DATA FOR REVIEW section start

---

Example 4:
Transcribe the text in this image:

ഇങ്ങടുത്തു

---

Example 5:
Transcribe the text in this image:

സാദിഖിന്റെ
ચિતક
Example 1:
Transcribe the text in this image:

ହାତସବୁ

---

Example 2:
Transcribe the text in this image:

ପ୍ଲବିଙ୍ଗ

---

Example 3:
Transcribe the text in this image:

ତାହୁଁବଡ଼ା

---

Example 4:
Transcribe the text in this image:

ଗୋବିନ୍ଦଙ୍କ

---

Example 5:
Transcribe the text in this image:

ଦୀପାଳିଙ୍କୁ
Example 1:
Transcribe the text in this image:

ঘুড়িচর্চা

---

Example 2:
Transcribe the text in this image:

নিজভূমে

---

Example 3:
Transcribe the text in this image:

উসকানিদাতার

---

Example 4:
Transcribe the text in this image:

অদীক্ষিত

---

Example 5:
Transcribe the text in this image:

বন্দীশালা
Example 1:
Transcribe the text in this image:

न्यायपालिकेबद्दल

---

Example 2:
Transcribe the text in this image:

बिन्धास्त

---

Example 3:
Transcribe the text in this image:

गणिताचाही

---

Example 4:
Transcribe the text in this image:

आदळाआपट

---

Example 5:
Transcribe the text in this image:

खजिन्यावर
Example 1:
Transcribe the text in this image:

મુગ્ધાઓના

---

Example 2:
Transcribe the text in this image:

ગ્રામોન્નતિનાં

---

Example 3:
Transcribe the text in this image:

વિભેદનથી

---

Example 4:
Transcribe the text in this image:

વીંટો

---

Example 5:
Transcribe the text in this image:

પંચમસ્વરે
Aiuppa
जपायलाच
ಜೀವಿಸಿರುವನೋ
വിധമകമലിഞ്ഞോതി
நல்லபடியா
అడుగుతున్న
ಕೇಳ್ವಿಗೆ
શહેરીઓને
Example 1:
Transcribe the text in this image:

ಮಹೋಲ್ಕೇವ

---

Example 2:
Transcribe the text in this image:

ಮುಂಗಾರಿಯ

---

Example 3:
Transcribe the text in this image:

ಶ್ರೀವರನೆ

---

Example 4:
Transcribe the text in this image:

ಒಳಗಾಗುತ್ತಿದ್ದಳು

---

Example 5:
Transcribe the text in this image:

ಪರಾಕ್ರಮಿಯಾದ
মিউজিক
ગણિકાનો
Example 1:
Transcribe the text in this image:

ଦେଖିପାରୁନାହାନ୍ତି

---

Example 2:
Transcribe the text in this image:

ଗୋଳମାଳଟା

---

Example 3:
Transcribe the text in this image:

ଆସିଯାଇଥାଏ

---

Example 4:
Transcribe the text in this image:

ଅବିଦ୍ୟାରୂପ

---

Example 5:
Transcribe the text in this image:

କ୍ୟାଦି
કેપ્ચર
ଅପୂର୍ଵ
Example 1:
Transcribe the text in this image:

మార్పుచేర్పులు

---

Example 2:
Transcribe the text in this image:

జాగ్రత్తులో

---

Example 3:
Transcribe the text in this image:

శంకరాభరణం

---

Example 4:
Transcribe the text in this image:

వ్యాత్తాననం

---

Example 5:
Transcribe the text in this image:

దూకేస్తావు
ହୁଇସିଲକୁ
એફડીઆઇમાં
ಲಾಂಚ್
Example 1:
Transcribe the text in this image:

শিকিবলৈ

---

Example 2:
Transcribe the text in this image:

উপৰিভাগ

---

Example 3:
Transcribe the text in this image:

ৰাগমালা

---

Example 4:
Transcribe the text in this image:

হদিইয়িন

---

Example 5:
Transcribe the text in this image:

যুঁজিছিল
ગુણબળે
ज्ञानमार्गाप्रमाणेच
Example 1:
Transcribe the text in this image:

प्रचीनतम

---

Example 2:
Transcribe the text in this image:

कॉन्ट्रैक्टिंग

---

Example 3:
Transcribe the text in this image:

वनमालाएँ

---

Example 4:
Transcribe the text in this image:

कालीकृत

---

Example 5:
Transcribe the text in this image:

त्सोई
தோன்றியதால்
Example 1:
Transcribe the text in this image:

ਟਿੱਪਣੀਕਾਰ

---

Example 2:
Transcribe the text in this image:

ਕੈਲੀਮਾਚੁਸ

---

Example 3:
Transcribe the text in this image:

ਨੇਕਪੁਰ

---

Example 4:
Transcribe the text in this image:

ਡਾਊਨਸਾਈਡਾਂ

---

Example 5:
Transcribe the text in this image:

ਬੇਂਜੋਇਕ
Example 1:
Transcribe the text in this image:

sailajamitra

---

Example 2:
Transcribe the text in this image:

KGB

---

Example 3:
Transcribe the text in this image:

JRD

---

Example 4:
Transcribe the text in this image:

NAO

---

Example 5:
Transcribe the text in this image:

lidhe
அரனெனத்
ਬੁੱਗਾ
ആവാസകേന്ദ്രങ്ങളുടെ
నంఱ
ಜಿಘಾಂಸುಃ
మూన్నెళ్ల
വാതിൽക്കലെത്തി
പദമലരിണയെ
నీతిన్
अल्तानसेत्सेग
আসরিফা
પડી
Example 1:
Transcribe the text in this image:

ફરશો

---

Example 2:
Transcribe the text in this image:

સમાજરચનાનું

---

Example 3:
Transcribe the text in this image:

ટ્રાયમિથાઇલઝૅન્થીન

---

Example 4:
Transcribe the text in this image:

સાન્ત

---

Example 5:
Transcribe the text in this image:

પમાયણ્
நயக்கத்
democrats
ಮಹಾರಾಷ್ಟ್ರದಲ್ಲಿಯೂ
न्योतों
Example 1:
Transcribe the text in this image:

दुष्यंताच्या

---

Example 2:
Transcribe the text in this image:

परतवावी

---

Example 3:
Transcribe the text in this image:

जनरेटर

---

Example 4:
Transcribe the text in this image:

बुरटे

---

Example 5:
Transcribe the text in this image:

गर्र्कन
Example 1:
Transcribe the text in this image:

DATA FOR REVIEW section end

Could you copy out all the material word for word?

---

Example 4:
Transcribe the text in this image:

ഇങ്ങടുത്തു

---

Example 5:
Transcribe the text in this image:

സാദിഖിന്റെ
ચિતક
Example 1:
Transcribe the text in this image:

ହାତସବୁ

---

Example 2:
Transcribe the text in this image:

ପ୍ଲବିଙ୍ଗ

---

Example 3:
Transcribe the text in this image:

ତାହୁଁବଡ଼ା

---

Example 4:
Transcribe the text in this image:

ଗୋବିନ୍ଦଙ୍କ

---

Example 5:
Transcribe the text in this image:

ଦୀପାଳିଙ୍କୁ
Example 1:
Transcribe the text in this image:

ঘুড়িচর্চা

---

Example 2:
Transcribe the text in this image:

নিজভূমে

---

Example 3:
Transcribe the text in this image:

উসকানিদাতার

---

Example 4:
Transcribe the text in this image:

অদীক্ষিত

---

Example 5:
Transcribe the text in this image:

বন্দীশালা
Example 1:
Transcribe the text in this image:

न्यायपालिकेबद्दल

---

Example 2:
Transcribe the text in this image:

बिन्धास्त

---

Example 3:
Transcribe the text in this image:

गणिताचाही

---

Example 4:
Transcribe the text in this image:

आदळाआपट

---

Example 5:
Transcribe the text in this image:

खजिन्यावर
Example 1:
Transcribe the text in this image:

મુગ્ધાઓના

---

Example 2:
Transcribe the text in this image:

ગ્રામોન્નતિનાં

---

Example 3:
Transcribe the text in this image:

વિભેદનથી

---

Example 4:
Transcribe the text in this image:

વીંટો

---

Example 5:
Transcribe the text in this image:

પંચમસ્વરે
Aiuppa
जपायलाच
ಜೀವಿಸಿರುವನೋ
വിധമകമലിഞ്ഞോതി
நல்லபடியா
అడుగుతున్న
ಕೇಳ್ವಿಗೆ
શહેરીઓને
Example 1:
Transcribe the text in this image:

ಮಹೋಲ್ಕೇವ

---

Example 2:
Transcribe the text in this image:

ಮುಂಗಾರಿಯ

---

Example 3:
Transcribe the text in this image:

ಶ್ರೀವರನೆ

---

Example 4:
Transcribe the text in this image:

ಒಳಗಾಗುತ್ತಿದ್ದಳು

---

Example 5:
Transcribe the text in this image:

ಪರಾಕ್ರಮಿಯಾದ
মিউজিক
ગણિકાનો
Example 1:
Transcribe the text in this image:

ଦେଖିପାରୁନାହାନ୍ତି

---

Example 2:
Transcribe the text in this image:

ଗୋଳମାଳଟା

---

Example 3:
Transcribe the text in this image:

ଆସିଯାଇଥାଏ

---

Example 4:
Transcribe the text in this image:

ଅବିଦ୍ୟାରୂପ

---

Example 5:
Transcribe the text in this image:

କ୍ୟାଦି
કેપ્ચર
ଅପୂର୍ଵ
Example 1:
Transcribe the text in this image:

మార్పుచేర్పులు

---

Example 2:
Transcribe the text in this image:

జాగ్రత్తులో

---

Example 3:
Transcribe the text in this image:

శంకరాభరణం

---

Example 4:
Transcribe the text in this image:

వ్యాత్తాననం

---

Example 5:
Transcribe the text in this image:

దూకేస్తావు
ହୁଇସିଲକୁ
એફડીઆઇમાં
ಲಾಂಚ್
Example 1:
Transcribe the text in this image:

শিকিবলৈ

---

Example 2:
Transcribe the text in this image:

উপৰিভাগ

---

Example 3:
Transcribe the text in this image:

ৰাগমালা

---

Example 4:
Transcribe the text in this image:

হদিইয়িন

---

Example 5:
Transcribe the text in this image:

যুঁজিছিল
ગુણબળે
ज्ञानमार्गाप्रमाणेच
Example 1:
Transcribe the text in this image:

प्रचीनतम

---

Example 2:
Transcribe the text in this image:

कॉन्ट्रैक्टिंग

---

Example 3:
Transcribe the text in this image:

वनमालाएँ

---

Example 4:
Transcribe the text in this image:

कालीकृत

---

Example 5:
Transcribe the text in this image:

त्सोई
தோன்றியதால்
Example 1:
Transcribe the text in this image:

ਟਿੱਪਣੀਕਾਰ

---

Example 2:
Transcribe the text in this image:

ਕੈਲੀਮਾਚੁਸ

---

Example 3:
Transcribe the text in this image:

ਨੇਕਪੁਰ

---

Example 4:
Transcribe the text in this image:

ਡਾਊਨਸਾਈਡਾਂ

---

Example 5:
Transcribe the text in this image:

ਬੇਂਜੋਇਕ
Example 1:
Transcribe the text in this image:

sailajamitra

---

Example 2:
Transcribe the text in this image:

KGB

---

Example 3:
Transcribe the text in this image:

JRD

---

Example 4:
Transcribe the text in this image:

NAO

---

Example 5:
Transcribe the text in this image:

lidhe
அரனெனத்
ਬੁੱਗਾ
ആവാസകേന്ദ്രങ്ങളുടെ
నంఱ
ಜಿಘಾಂಸುಃ
మూన్నెళ్ల
വാതിൽക്കലെത്തി
പദമലരിണയെ
నీతిన్
अल्तानसेत्सेग
আসরিফা
પડી
Example 1:
Transcribe the text in this image:

ફરશો

---

Example 2:
Transcribe the text in this image:

સમાજરચનાનું

---

Example 3:
Transcribe the text in this image:

ટ્રાયમિથાઇલઝૅન્થીન

---

Example 4:
Transcribe the text in this image:

સાન્ત

---

Example 5:
Transcribe the text in this image:

પમાયણ્
நயக்கத்
democrats
ಮಹಾರಾಷ್ಟ್ರದಲ್ಲಿಯೂ
न्योतों
Example 1:
Transcribe the text in this image:

दुष्यंताच्या

---

Example 2:
Transcribe the text in this image:

परतवावी

---

Example 3:
Transcribe the text in this image:

जनरेटर

---

Example 4:
Transcribe the text in this image:

बुरटे

---

Example 5:
Transcribe the text in this image:

गर्र्कन
Example 1:
Transcribe the text in this image:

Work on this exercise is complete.